The Commissioning Process


All calls for research applications are advertised on the Funding Opportunities page. All applications need to be submitted on an electronic application form, available through a dedicated research management system (RMS). The guidance on completing a PRP application form includes advice on how to navigate the RMS and upload the necessary supporting documentation. This guidance should be read carefully.

There are three major rounds of commissioning each year with a number of research areas addressed within each. Most commissioning 'rounds' involve a two-stage application process, where applicants are asked to submit an outline application to be followed by a full application after a short-listing process. 

All full applications are peer reviewed and funding will be allocated on a quality and need basis. Applicants are expected, before submitting applications, to have discussed their proposals with their own or any other organisations whose co-operation will be required in the conduct of the proposed research. Proof of support from the host organisation will be required.

Peer review of applications

All full applications are peer reviewed before being considered by a commissioning panel. The peer review process involves independent scientific referees and lay persons as well as other stakeholders (e.g. policy customers). Criteria used by peer reviewers to assess research applications include:

  • relevance of proposed research to the research specification
  • quality of the research design
  • quality of the work plan and proposed management arrangements
  • strength of the research team
  • impact of the proposed work
  • value for money (justification of the proposed costs)
  • involvement of patients, service users and the public.

Applications are also judged on the feasibility of delivering the research to the specified milestones and deadlines.

It is extremely important for applicants to provide a plain English summary that is accessible to lay reviewers. It will be a disadvantage if patients, service users and the public are unable to understand the nature of a research application.

PRP commissioning panels

PRP commissioning panels meet to discuss applications in detail and advise the Department of Health on which application, or applications, should be funded. Peer reviews, and any responses to peer review comments, will guide the panel in its deliberations, before it makes its final funding recommendations to the Department of Health.

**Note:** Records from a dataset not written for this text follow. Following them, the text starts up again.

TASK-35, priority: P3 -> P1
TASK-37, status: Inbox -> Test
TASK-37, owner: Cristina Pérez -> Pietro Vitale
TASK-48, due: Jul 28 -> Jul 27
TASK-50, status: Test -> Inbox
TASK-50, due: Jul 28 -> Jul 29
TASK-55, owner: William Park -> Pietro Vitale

The commissioning panels bring together expertise relevant to the research evidence-base needed for DH policymaking. Panel membership includes an independent Chair, a number of senior academics with multi-disciplinary expertise and two Patient and Public Involvement (PPI) representatives. This commissioning panel is also supported by high calibre and experienced individuals who act as ‘subject experts’ in the area(s) of research directly relevant to specific calls under consideration. The panel members page is available here

Representatives of the Policy Research Programme, of relevant Department of Health policy directorates and of DH partners attend as observers, while members of the PRP CCF function as the secretariat to Panel.

Feedback for applicants

Once an application has been considered, the PRP CCF will provide written feedback to the named lead investigator regardless of whether the bid is successful or not. Feedback on outline applications will inform applicants whether they have been invited to submit a full application. Unsuccessful applicants at either the outline or full application stage will be provided with comments from PRP commissioning panels via the PRP CCF. 

The PRP CCF is unable to enter into further correspondence once written feedback has been provided.

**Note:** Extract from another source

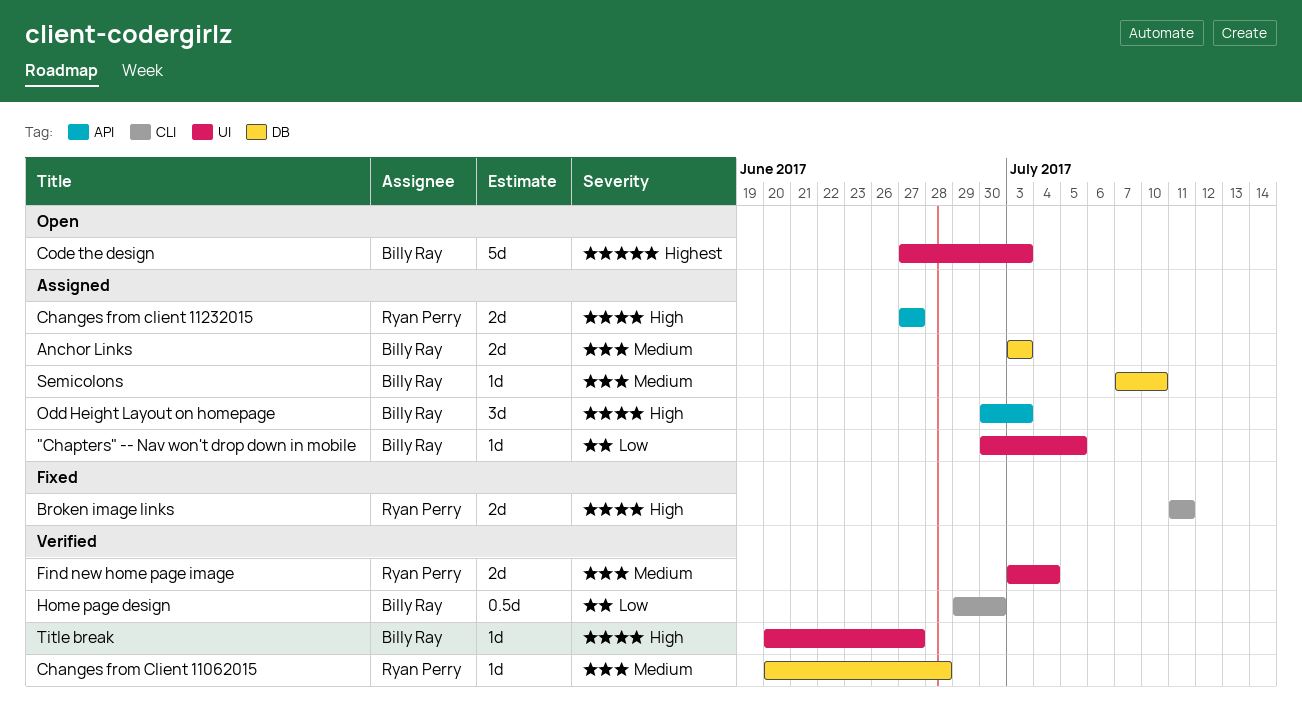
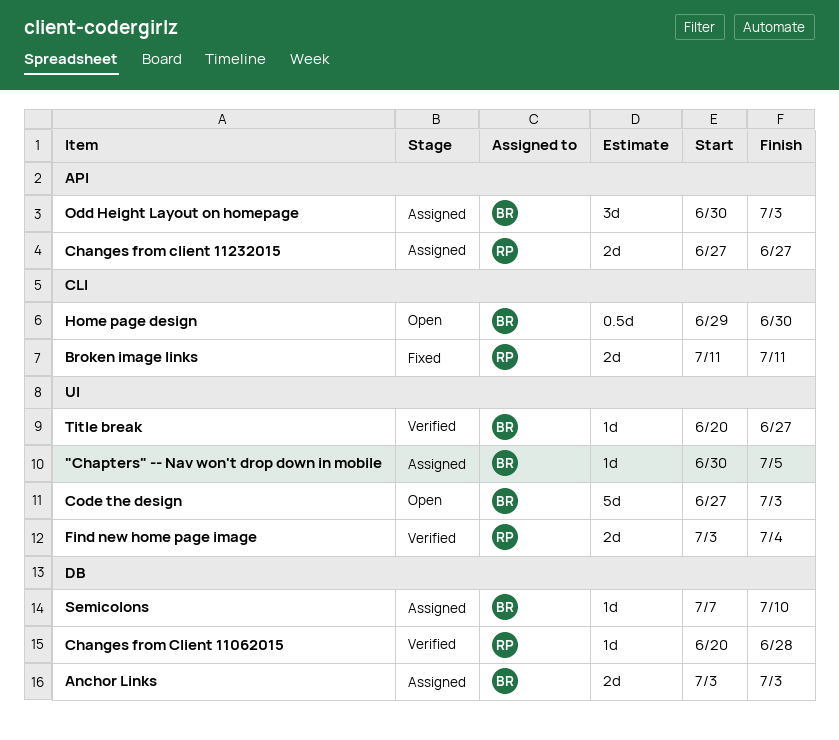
Home page design, status: Verified -> Open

Contracting of projects selected for funding

In order to maximise the benefit from the findings, research projects selected for funding are expected to commence within six months of notification of funding. A contract will be issued by the Department of Health between the Secretary of State for Health and the host institution (main base of the research). Capability to start promptly will be viewed as an advantage in the selection process and in some cases may be a requirement of the research specification.

A template of the contract is available here 

Management of projects selected for funding

All financial, contractual and administrative aspects of commissioned studies are managed by the PRP CCF.  The PRP CCF Programme Managers are the primary point of contact for dealing with contracts, quarterly payments (in arrears), regular financial statements, progress reports, publications and final outputs. They will also deal with any contract variations and may request that you update publicly accessible registers with details of your research.